→ Instructions to follow
Reproduce the passage on government incentives between "5. these incentives" and "in this case)", inclusive, substituting "team" for "franchise".

→ Passage shown
§
3. My solution is govt should instead divert those funds in improving irrigation facilities. because the main reason a farmer's production fails is because dependence on monsoon. Despite having so many rivers our dependence on monsoon hasnt gone down. Govt should actively improve irrigation and infrastructural facilities which are sustainable and long term in nature.
4. Incentives are given for a simple reason. if there's no incentive no one would work there. for ex: tax incentives would help run a industry which through its employment generation and exports pays more than the incentives it recieves.
5. these incentives cannot come at the cost of poor people because if there's no incentives then fewer industries may have started and would resulted in loss of value to economy.
6. Its not that losses in airline industry are beared by IPL or something else, every industry has to survive on its own otherwise its useless to run that industry. Moving IPL out of bombay may resulted in potentially lot of jobs and revenue for mumbai govt, hence to keep the franchise some incentives have to be given (which was not needed in this case)
6. However there are many irregularities in these tax incentives which i suppose are due to strong lobbying and corruption at the top level.
7. My point is withdrawing these incentives may only resulted in poor growth of these firms (which incidentally generates 60+ % of GDP)
Notwithstanding several factors like global recession, poor monsoon, rising fiscal deficit etc., that have contributed to economic woes of the people, it is mainly the government that is to be blamed for poor management of the economy, specially its stark failure on the price front. Not only has it failed to evolve any contingency plan to meet the situation arising out of poor monsoon and resulting drought conditions, but also to ensure adequate and accessible food security, specially in the context of poor and marginalised people. Again, it is government's nod for speculative futures trading in food commodities, that is largely responsible for scarcity of food and escalating food prices.
§
→ Data extract
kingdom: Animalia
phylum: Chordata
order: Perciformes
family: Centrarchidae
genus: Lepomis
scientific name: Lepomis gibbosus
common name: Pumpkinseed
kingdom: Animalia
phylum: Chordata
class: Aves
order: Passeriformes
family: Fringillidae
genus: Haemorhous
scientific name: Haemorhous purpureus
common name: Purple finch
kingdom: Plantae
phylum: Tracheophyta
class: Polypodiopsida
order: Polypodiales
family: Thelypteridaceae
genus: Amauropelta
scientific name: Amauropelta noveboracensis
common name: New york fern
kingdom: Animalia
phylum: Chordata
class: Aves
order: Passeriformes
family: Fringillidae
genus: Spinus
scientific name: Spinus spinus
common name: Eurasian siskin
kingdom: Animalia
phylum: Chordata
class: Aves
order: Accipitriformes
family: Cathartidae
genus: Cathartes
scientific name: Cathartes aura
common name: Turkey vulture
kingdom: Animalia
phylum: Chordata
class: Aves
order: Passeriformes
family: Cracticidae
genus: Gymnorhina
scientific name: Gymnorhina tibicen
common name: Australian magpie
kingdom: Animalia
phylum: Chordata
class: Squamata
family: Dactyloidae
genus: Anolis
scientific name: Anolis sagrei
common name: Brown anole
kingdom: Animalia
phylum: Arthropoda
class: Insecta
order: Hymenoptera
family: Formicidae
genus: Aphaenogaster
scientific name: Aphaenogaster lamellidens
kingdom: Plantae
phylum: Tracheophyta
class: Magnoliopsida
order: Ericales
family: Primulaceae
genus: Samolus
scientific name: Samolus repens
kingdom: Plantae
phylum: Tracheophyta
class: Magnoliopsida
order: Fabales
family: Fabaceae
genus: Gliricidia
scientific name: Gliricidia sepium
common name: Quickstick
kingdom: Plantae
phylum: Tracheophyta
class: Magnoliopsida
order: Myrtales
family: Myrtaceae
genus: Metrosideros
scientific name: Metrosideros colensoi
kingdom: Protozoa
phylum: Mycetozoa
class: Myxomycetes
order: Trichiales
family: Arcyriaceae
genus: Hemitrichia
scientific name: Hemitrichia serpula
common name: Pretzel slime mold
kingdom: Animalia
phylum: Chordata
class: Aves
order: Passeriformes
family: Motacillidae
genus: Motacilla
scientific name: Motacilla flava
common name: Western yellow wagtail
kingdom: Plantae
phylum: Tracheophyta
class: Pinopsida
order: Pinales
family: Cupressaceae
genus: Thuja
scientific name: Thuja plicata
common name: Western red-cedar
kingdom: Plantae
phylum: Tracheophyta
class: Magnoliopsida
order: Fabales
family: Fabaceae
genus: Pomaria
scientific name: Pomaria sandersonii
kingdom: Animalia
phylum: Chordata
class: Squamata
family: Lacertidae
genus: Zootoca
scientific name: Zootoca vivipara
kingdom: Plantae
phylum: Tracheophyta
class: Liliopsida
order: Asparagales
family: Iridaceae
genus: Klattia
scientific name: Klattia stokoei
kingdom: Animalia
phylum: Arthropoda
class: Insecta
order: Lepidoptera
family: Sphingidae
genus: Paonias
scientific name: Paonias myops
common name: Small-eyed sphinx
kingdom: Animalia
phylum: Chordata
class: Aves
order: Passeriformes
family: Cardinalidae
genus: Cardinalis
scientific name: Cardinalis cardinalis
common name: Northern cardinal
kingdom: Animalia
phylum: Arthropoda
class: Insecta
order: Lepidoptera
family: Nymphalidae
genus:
§
→ Written answer
5. these incentives cannot come at the cost of poor people because if there's no incentives then fewer industries may have started and would resulted in loss of value to economy.
6. Its not that losses in airline industry are beared by IPL or something else, every industry has to survive on its own otherwise its useless to run that industry. Moving IPL out of bombay may resulted in potentially lot of jobs and revenue for mumbai govt, hence to keep the team some incentives have to be given (which was not needed in this case)